Medical chart review is an important process in scenarios such as – when a physician is audited by an insurance company, or when he/she is sued for medical malpractice, or when Medicare conducts a peer review or when the Office of Professional Medical Conduct conducts an investigation. The content and quality of the medical chart is a major factor in all the above circumstances that is taken into consideration to determine if the physician owes money to an insurer, whether he/she is guilty of malpractice, whether he/she will be removed from the Medicare program or whether they will lose their license. Given the importance of accurate and complete medical record documentation to reduce medical errors, improve patient care and stay away from adverse legal outcomes, physicians need to be very attentive in this regard. In the event of a lawsuit, a comprehensive medical record analysis would reveal what the physician did for his/her patient; it is the most important piece of evidence physicians have to defend themselves. In fact, an accurate and complete medical chart is most helpful for the defense attorney because it provides the material to prepare the case and defend the client efficiently.

Let us consider the major stumbling blocks that stand in the way of clear and accurate medical record review.

  • Illegible medical charts that make it difficult to understand the details of the services provided – why a certain treatment was provided, or when it was provided and other related details. Such medical records not only deter the medical record reviewer, but could also lead to the physicians themselves and other caregivers to mistake the name of the prescription, the dosage, the date and such other important details.
  • Non-contemporaneous medical records that are not allowed in a court of law. Many physicians do not chart each patient promptly and prepare the documentation at a later time, which could lead to incomplete and incorrect medical records.
  • No date or signature when new entries are made: It is difficult to identify the clinician who provided the service or interacted with the patient when there is no signature or date entered when changes are made or new entries written.
  • Not documenting the year on dates in the medical chart is another major problem. Physicians see patients over a series of years and if the year is not specified in the record entries, it could create confusion.
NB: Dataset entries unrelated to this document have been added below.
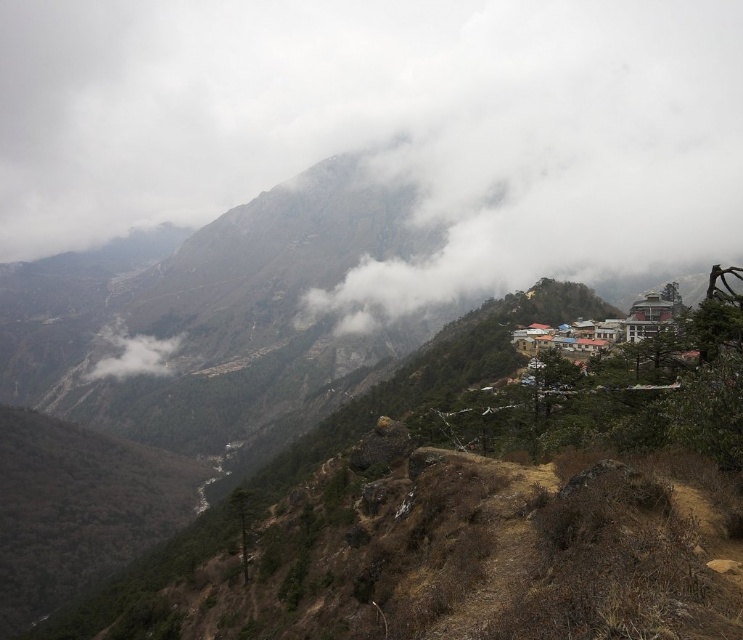
Question: Considering the relative positions of white fluffy cloud at upper center and white fluffy cloud at lower left in the image provided, where is white fluffy cloud at upper center located with respect to white fluffy cloud at lower left?

Choices:
 (A) right
 (B) left

Answer: (A)

Question: Which point is closer to the camera?

Choices:
 (A) white fluffy cloud at upper center
 (B) white fluffy cloud at lower left

Answer: (A)

Question: Does white fluffy cloud at upper center have a greater width compared to white fluffy cloud at lower left?

Choices:
 (A) yes
 (B) no

Answer: (A)

Question: Does white fluffy cloud at upper center appear on the left side of white fluffy cloud at lower left?

Choices:
 (A) yes
 (B) no

Answer: (B)

Question: Which point is farther to the camera?

Choices:
 (A) (137, 333)
 (B) (236, 10)

Answer: (B)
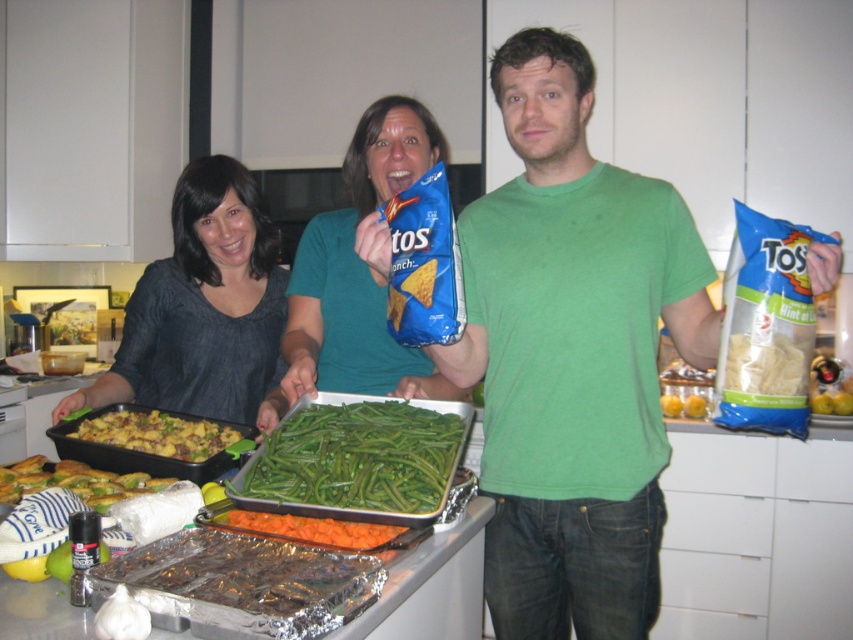
Question: Which point is closer to the camera taking this photo?

Choices:
 (A) (363, 310)
 (B) (86, 497)
 (C) (296, 410)

Answer: (B)

Question: Considering the relative positions of golden crispy chicken at center and matte brown chips at right in the image provided, where is golden crispy chicken at center located with respect to matte brown chips at right?

Choices:
 (A) left
 (B) right

Answer: (A)

Question: Which object appears closest to the camera in this image?

Choices:
 (A) matte brown chips at right
 (B) green smooth/texture green beans at center
 (C) orange glazed carrots at center
 (D) golden crispy chicken at center

Answer: (C)

Question: Can you confirm if matte brown chips at right is smaller than orange glazed carrots at center?

Choices:
 (A) no
 (B) yes

Answer: (B)

Question: Based on their relative distances, which object is nearer to the orange glazed carrots at center?

Choices:
 (A) green matte broccoli at lower left
 (B) green matte shirt at center
 (C) golden crispy chicken at center

Answer: (A)

Question: Is matte brown chips at right smaller than green matte broccoli at lower left?

Choices:
 (A) yes
 (B) no

Answer: (B)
  • Using highlighters and colored pens can have a negative impact and make the medical chart unreliable. Colored inks may become dim with the passage of time and make the documentation unclear. Colored highlighters may block or obscure the text underneath when it is copied. In both these cases, the medical chart may become useless in court to defend the physician. Use of pencil is also not advisable because the plaintiff side might always argue that the record was changed.
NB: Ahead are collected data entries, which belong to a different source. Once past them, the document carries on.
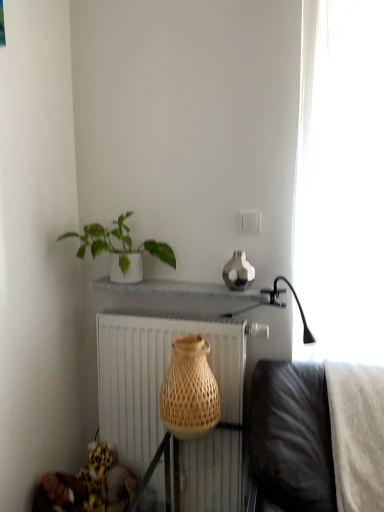
Question: Is white sheer curtain at right facing towards natural woven basket at center?

Choices:
 (A) no
 (B) yes

Answer: (A)

Question: From a real-world perspective, is white sheer curtain at right on top of natural woven basket at center?

Choices:
 (A) yes
 (B) no

Answer: (A)

Question: Does white sheer curtain at right have a greater width compared to natural woven basket at center?

Choices:
 (A) yes
 (B) no

Answer: (A)

Question: Does white sheer curtain at right have a lesser width compared to natural woven basket at center?

Choices:
 (A) no
 (B) yes

Answer: (A)

Question: Does white sheer curtain at right touch natural woven basket at center?

Choices:
 (A) yes
 (B) no

Answer: (B)

Question: Considering the positions of white sheer curtain at right and white matte radiator at center in the image, is white sheer curtain at right bigger or smaller than white matte radiator at center?

Choices:
 (A) small
 (B) big

Answer: (B)

Question: From their relative heights in the image, would you say white sheer curtain at right is taller or shorter than white matte radiator at center?

Choices:
 (A) tall
 (B) short

Answer: (A)

Question: From a real-world perspective, is white sheer curtain at right above or below white matte radiator at center?

Choices:
 (A) above
 (B) below

Answer: (A)

Question: Is white sheer curtain at right inside the boundaries of white matte radiator at center, or outside?

Choices:
 (A) outside
 (B) inside

Answer: (A)

Question: Does point (84, 233) appear closer or farther from the camera than point (357, 333)?

Choices:
 (A) closer
 (B) farther

Answer: (B)

Question: Would you say white ceramic plant at upper left is to the left or to the right of white sheer curtain at right in the picture?

Choices:
 (A) left
 (B) right

Answer: (A)

Question: From the image's perspective, is white ceramic plant at upper left above or below white sheer curtain at right?

Choices:
 (A) above
 (B) below

Answer: (B)

Question: Is white ceramic plant at upper left inside or outside of white sheer curtain at right?

Choices:
 (A) inside
 (B) outside

Answer: (B)

Question: From a real-world perspective, is white matte radiator at center physically located above or below white ceramic plant at upper left?

Choices:
 (A) below
 (B) above

Answer: (A)

Question: Is white matte radiator at center inside the boundaries of white ceramic plant at upper left, or outside?

Choices:
 (A) outside
 (B) inside

Answer: (A)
  • Use of non-standard charting symbols: Physicians sometimes make up their own charting symbols without specifying at the beginning of the chart what the symbol is and what it signifies.
  • Use of obscure abbreviations: Use of ambiguous abbreviations can be as problematic as using non-standard charting symbols, making the defense attorney’s work more cumbersome.
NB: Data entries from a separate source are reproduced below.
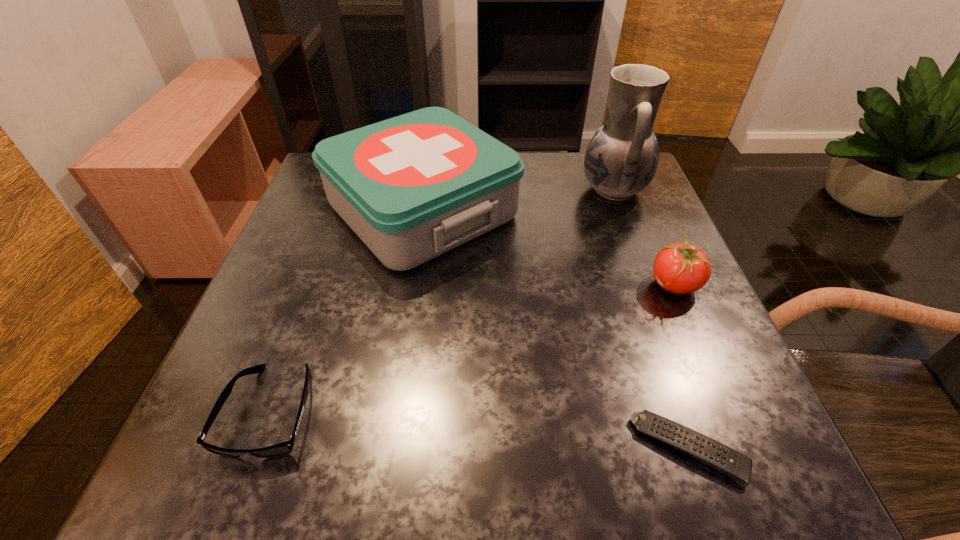
Find the location of a particular element. This screenshot has height=540, width=960. pitcher is located at coordinates (621, 159).

Image resolution: width=960 pixels, height=540 pixels. What are the coordinates of `the first-aid kit` in the screenshot? It's located at (412, 187).

Image resolution: width=960 pixels, height=540 pixels. What are the coordinates of `the third tallest object` in the screenshot? It's located at (681, 268).

At what (x,y) coordinates should I click in order to perform the action: click on sunglasses. Please return your answer as a coordinate pair (x, y). This screenshot has width=960, height=540. Looking at the image, I should click on (284, 448).

Identify the location of the shortest object. (726, 460).

Identify the location of vacant space located 0.290m on the front-facing side of the pitcher. The width and height of the screenshot is (960, 540). (460, 190).

Locate an element on the screen. Image resolution: width=960 pixels, height=540 pixels. vacant region located on the front-facing side of the pitcher is located at coordinates (522, 190).

Find the location of a particular element. This screenshot has height=540, width=960. vacant space located 0.330m on the front-facing side of the pitcher is located at coordinates (443, 190).

What are the coordinates of `vacant space located on the front of the second tallest object` in the screenshot? It's located at (386, 447).

Identify the location of vacant space located 0.080m on the left of the tomato. pyautogui.click(x=606, y=285).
  • Inaccurate records: Incorrect use of a word or phrase can put the physician in trouble. It is important to take some time and write exactly what the physician means in the records.
  • Late additions, amendments and deletions: This is another mistake physicians and other clinicians make – adding, amending or deleting something from the record without specifying why the change was made. It is important to specify that the change was made to increase the accuracy of the chart, and also clearly specify the who, what, when, why, where and how regarding the modification. Absence to do so could lead to a conclusion that the person making the change was doing something illegal.
  • Signatures and initials that are not clear: In such instances, it is difficult to identify who must be put on the witness list. It must be easy to identify who signed particular entries.

When the above mentioned flaws are avoided when creating the patient chart, medical chart review becomes easier and more efficient. It lightens the defense lawyers’ work and enables them to prepare and argue the case effectively.